[TEXT UNDER STUDY]

2007-10-26 06:52:50

by lioupayphone

[permalink] [raw]
Subject: a potential deadlock?

Hi All

Here is a question to be confirmed.

In ext3_ioctl() with "cmd == EXT3_IOC_SETFLAGS", we firstly lock
"inode->i_mutex", start a handle with 1 journal-block by calling
ext3_journal_start(). In ext3_new_blocks(), say QUOTA was enabled with vfsv0
format, we will call the function "DQUOT_ALLOC_BLOCK()". The handle in
ext3_new_blocks() was started by high-level functions, and
DQUOT_ALLOC_BLOCK() will finally calles ext3_quota_write() in which it try
to lock the "i_mutex" of the inode of a quota-file.

At it happens, when we want to modify the inodes of quota-files via
ext3_ioctl(cmd = EXT3_IOC_SETFLAGS) (say process-A), another guy try to
execute ext3_quota_write() by calling DQUOT_ALLOC_BLOCK() (say process-B). I
guess a potential deadlock between process-A and process-B would happen in
such a executing sequence:

(1) process-B got many journal-blocks, then came into ext3_new_blocks(),
hung up
(2) process-A locked i_mutex of the inode of a quota-file, then try to
starts a handle. Unfortunately, there are no enough journal-blocks left for
process-A.
(3) process-B awakened, and came into DQUOT_ALLOC_BLOCK(), finally came into
the function ext3_quota_write() who also wants to lock the i_mutex of the
inode of a quota-file. But the i_mutex was locked by process-A. so process-B
has no choice but to wait.
(4) if the ext3-filesystem was too busy to release jounal-blocks for
process-A, or a unexpected incident happened. Both the two situations would
result in no journal-blocks for any other processes. Apparently, process-A
have to wait for available journal-blocks. so process-A was hung-up with
i_mutex of the inode of a quota-file locked.
(5) process-B was blocked by the "inode->i_mutex" subsequently.

a deadlock happened?

is such a suppose reasonable?

Payphone


2007-10-31 19:27:18

by Jan Kara

[permalink] [raw]
Subject: Re: a potential deadlock?

Hi,

> Here is a question to be confirmed.
>
> In ext3_ioctl() with "cmd == EXT3_IOC_SETFLAGS", we firstly lock
> "inode->i_mutex", start a handle with 1 journal-block by calling
> ext3_journal_start(). In ext3_new_blocks(), say QUOTA was enabled with vfsv0
> format, we will call the function "DQUOT_ALLOC_BLOCK()". The handle in
> ext3_new_blocks() was started by high-level functions, and
> DQUOT_ALLOC_BLOCK() will finally calles ext3_quota_write() in which it try
> to lock the "i_mutex" of the inode of a quota-file.

[PROVIDED MATERIAL]
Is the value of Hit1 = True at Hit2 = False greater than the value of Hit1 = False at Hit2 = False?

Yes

--

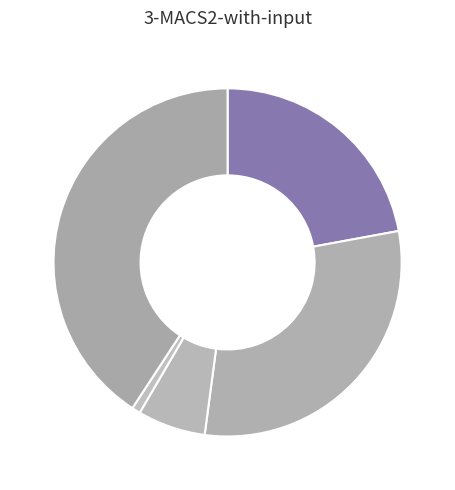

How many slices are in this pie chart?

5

[QUESTIONS]
**1.** Set down, word for word, the part of the thread about a potential ext3 deadlock starting at "(1) process-B got" and ending at "a quota-file locked.".
**2.** Answer these questions using the thread about a potential ext3 deadlock:
(a) Who posted the reply dated 2007-10-31?
(b) How many journal blocks does the handle started by ext3_journal_start() in ext3_ioctl() reserve?
(c) Which quota format is assumed to be enabled in the scenario?
**3.** Continue the thread about a potential ext3 deadlock from its last line.

[RESPONSES TO THE TASKS]
**1.**
(1) process-B got many journal-blocks, then came into ext3_new_blocks(),
hung up
(2) process-A locked i_mutex of the inode of a quota-file, then try to
starts a handle. Unfortunately, there are no enough journal-blocks left for
process-A.
(3) process-B awakened, and came into DQUOT_ALLOC_BLOCK(), finally came into
the function ext3_quota_write() who also wants to lock the i_mutex of the
inode of a quota-file. But the i_mutex was locked by process-A. so process-B
has no choice but to wait.
(4) if the ext3-filesystem was too busy to release jounal-blocks for
process-A, or a unexpected incident happened. Both the two situations would
result in no journal-blocks for any other processes. Apparently, process-A
have to wait for available journal-blocks. so process-A was hung-up with
i_mutex of the inode of a quota-file locked.

**2.**
(a) Jan Kara
(b) One journal block
(c) The vfsv0 format

**3.**
>
> At it happens, when we want to modify the inodes of quota-files via
> ext3_ioctl(cmd = EXT3_IOC_SETFLAGS) (say process-A), another guy try to
> execute ext3_quota_write() by calling DQUOT_ALLOC_BLOCK() (say process-B). I
> guess a potential deadlock between process-A and process-B would happen in
> such a executing sequence:
>
> (1) process-B got many journal-blocks, then came into ext3_new_blocks(),
> hung up
> (2) process-A locked i_mutex of the inode of a quota-file, then try to
> starts a handle. Unfortunately, there are no enough journal-blocks left for
> process-A.
> (3) process-B awakened, and came into DQUOT_ALLOC_BLOCK(), finally came into
> the function ext3_quota_write() who also wants to lock the i_mutex of the
> inode of a quota-file. But the i_mutex was locked by process-A. so process-B
> has no choice but to wait.
> (4) if the ext3-filesystem was too busy to release jounal-blocks for
> process-A, or a unexpected incident happened. Both the two situations would
> result in no journal-blocks for any other processes. Apparently, process-A
> have to wait for available journal-blocks. so process-A was hung-up with
> i_mutex of the inode of a quota-file locked.
> (5) process-B was blocked by the "inode->i_mutex" subsequently.
Yes, that is a lock inversion between the journal lock and i_mutex on
quota files which can indeed lead to a deadlock. Thanks for spotting it.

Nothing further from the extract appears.